A week during which we reveled, and learned. A week during which we were always together. A week during which we knew we were Intended for one another.

A week during which we began to heal what was broken within us. A week during which we explored, and played, and watched our lights and shadows, fascinated at their dancing.

A week of passion, and peace…

And then we were sitting in a comfortable chair by the largest planetside window, watching Earth spin below us– made speechless by the beauty of this sight, this floating ball of green and blue and white and its one small, silvered moon..

~ Is my world so, Kaivelt?~

I sighed as Attunement slipped away…

It is a sorrow, to lose the fullness of your bond, my son.” Father was there, at once, as though he knew this moment would come. “In such times, there can be value in remembering the nature of a lifebond – “Parted, and never parted; never and always touching and touched.”

I do not like the partings.” Even as I said it, I knew it was illogical. What matter, my emotional response? It was – as it was. To distract myself from the lessened contact with her, I asked, “Will we come to a place where they do not occur? Where there will be nothing but Attunement?”

All things end, Spock. Nor can you, or any of us, live forever in Attunement. Attend well to it, while you are able, and hold the memory of it close, when it passes.” He made no mention of my lapse of irrationality, and I was grateful.

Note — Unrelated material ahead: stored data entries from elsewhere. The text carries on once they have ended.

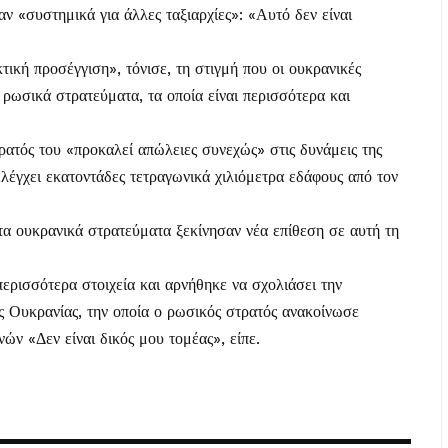
ν «συστημικά για άλλες ταξιαρχίες»: «Αυτό δεν είναι
κτική προσέγγιση», τόνισε, τη στιγμή που οι ουκρανικές
 ρωσικά στρατεύματα, τα οποία είναι περισσότερα και
ρατός του «προκαλεί απώλειες συνεχώς» στις δυνάμεις της
έγχει εκατοντάδες τετραγωνικά χιλιόμετρα εδάφους από τον
τα ουκρανικά στρατεύματα ξεκίνησαν νέα επίθεση σε αυτή τη
ρισσότερα στοιχεία και αρνήθηκε να σχολιάσει την
 Ουκρανίας, την οποία ο ρωσικός στρατός ανακοίνωσε
ών «Δεν είναι δικός μου τομέας», είπε.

Then Mother was beside me, swinging out a tray table frame and setting a table upon it.

We’ll be at the cabin in less than an hour, Spock. Would you like to eat?”

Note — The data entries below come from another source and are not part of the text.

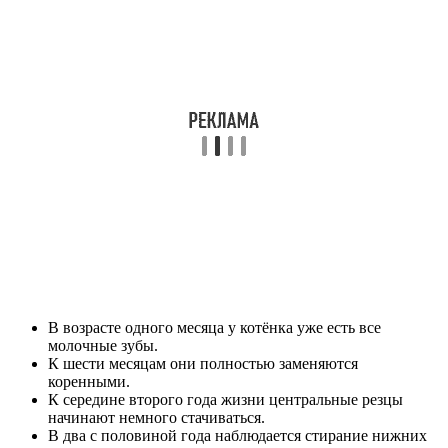
В возрасте одного месяца у котёнка уже есть все
молочные зубы.
К шести месяцам они полностью заменяются
коренными.
К середине второго года жизни центральные резцы
начинают немного стачиваться.
В два с половиной года наблюдается стирание нижних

I smelled rich plomik soup, and tea, and – avocado? I could almost taste them, already, and Niaan’s curiosity rose.

If you wish it, Mother, I will eat, and share this with Niaan my own, if I am able.”

And she flowed back in, silvery as Earth’s small pale moon, delighting in the tastes and textures of the meal, and at the wonder and beauty of the world as we orbited, crossed the terminus, and the yellow dwarf star – Sol, it was named – rose…

She felt kinship for the sun; hers was like to it. As we descended and the world became more evident, she grew excited, stretching fully into me, and we readied ourselves for these new, unexplored Huntlands. We would Run, when night came to this place.